For people who feel drawn to astrology but put off by its vulgar forms, particularly the pre-Enlightenment notion that the stars exert some kind of causal force on human doings, this book offers a synchronistic way of holding the entire topic, one that connects world transits (those of the slow-moving outer planets) and historical events in stunning patterns of significance too important to overlook. For a contemporary example, think of the Saturn-Pluto alignment just ending: rigidity, contraction, and Saturn's cannibalistic appetite for innocence given extra punch by the Plutonic underworld. This alignment occurred during the start of both World Wars, the start of the Cold War, the rise of fascist movements all over the world, and the bombing of the World Trade Center and the subsequent paranoia and militarization.
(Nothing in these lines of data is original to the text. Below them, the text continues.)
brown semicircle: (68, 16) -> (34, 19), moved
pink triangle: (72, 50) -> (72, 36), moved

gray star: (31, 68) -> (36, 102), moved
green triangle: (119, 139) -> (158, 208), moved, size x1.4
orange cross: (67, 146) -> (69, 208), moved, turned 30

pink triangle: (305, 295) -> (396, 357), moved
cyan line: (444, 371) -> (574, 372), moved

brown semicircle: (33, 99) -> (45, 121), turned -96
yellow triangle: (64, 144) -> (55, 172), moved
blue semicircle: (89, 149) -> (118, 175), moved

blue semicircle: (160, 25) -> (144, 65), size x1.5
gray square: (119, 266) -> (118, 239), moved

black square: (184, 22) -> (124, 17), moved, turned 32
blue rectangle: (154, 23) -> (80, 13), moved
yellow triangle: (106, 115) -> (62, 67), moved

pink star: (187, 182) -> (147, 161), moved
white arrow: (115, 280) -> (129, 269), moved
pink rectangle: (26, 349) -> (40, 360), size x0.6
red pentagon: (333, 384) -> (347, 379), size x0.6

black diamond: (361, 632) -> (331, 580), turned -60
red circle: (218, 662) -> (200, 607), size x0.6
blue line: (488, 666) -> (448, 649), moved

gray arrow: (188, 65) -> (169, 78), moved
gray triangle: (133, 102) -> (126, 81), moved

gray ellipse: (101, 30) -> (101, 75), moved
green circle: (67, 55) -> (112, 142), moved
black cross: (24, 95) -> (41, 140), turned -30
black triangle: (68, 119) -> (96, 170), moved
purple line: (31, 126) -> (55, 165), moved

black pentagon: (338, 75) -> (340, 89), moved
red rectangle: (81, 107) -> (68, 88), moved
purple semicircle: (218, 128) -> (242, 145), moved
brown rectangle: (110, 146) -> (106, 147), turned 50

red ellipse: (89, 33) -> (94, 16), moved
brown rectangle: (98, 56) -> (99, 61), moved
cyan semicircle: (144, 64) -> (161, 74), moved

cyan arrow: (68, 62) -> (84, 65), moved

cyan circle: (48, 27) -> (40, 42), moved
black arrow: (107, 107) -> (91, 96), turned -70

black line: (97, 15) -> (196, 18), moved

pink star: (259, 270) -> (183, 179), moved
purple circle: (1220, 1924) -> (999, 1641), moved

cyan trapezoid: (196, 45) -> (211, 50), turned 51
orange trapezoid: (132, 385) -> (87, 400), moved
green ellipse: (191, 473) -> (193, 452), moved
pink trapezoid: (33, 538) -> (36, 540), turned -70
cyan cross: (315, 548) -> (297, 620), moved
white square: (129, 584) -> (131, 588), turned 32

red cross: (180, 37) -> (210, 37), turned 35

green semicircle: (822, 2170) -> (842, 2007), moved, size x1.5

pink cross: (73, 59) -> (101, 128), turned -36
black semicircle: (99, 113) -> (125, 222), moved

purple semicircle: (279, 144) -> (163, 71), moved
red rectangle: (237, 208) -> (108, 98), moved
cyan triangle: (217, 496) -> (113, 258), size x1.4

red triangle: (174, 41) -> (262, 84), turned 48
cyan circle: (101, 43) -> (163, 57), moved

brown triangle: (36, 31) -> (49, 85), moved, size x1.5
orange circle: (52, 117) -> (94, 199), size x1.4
Professor Tarnas piles on the parallels, but he must to make his point: that such correlations must be seen interpretively, symbolically, and metaphorically. This is a qualitative approach, and yes, it is scientific: science as hermeneutics and participatory inquiry. As Abraham Maslow remarked, if the given data don't fit a type of science that only counts and measures, then so much the worse for that view of science.

Tarnas's idea of diachrony is particularly powerful: the idea that events occurring during one world transit develop during all the following ones. The implication is that something at the archetypal level of being is evolving--but evolving in ways discernible in human culture.